Just 35 years after the release of 1986's 'Rising Sun', and twenty years after the premature departure of the Jamaican king of melodica, Greensleeves Records presents 'Ancient Harmonies', a compilation of four consecutive albums recorded between 1986 and 1990. 

In that period, the digital revolution in reggae was rampant, forcing Pablo to adapt his original rockers sound to the changing spirit of the times. Recorded in studios like Channel One, Tuff Gong, Dynamic, HC & F and Creative Sound by sound engineers like Scientist, Soldgie, Philip Smart and Steven Stanley, those digital Pablo albums turned out to be big hits in Europe and even more so in Japan. The title of 'Rockers Come East', the second album in the series and originally released in 1987, was therefore meant as a small thank you for his successful passage on Japan Splash the year before. 

Strangely enough, the compilation is not presented in chronological order, so 'Ancient Harmonies' opens with 'Blowing With The Wind', dating from 1990, making it the last album of the four. On that long-player Pablo for the first time incorporated nyahbinghi percussion, and the combination with the hardcore UK steppers sound immediately made it one of the master's all-time classics.
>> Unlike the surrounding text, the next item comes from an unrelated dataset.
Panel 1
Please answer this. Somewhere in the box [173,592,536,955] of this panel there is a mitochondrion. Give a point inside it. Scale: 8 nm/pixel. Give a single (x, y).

Next is the aforementioned 'Rockers Come East' from 1987, which next to a UK Steppers tune like 'Sun Ray Dub' and the dubby 'Zion Seals Dub', also featured 'Pablo Meets P Smart In L.I.', 'Dubbing The Oppressors' and title track 'Rockers Come East', reworkings of 'Call Me', 'Raggamuffin Year' and 'Love You Tonight' (originally the Soulful Music riddim by Studio One band Invaders), tracks from Junior Delgado's 'Raggamuffin Year' album released that same year. 'One Step Dub' is a dub version of Delgado's 1988 'One Step More' album, and on 1986's 'Rising Sun', among others, 'African Frontline', a melodica version of Heptones classic 'Party Time', and 'The Day Before The Riot', for which Pablo drew inspiration from the protests against the rising oil prices that set Kingston on fire in 1985. 

For those who do not yet own the aforementioned albums, this compilation offers a nice cross-section of this period of musical renewal in Augustus Pablo's career, but it doesn't add much.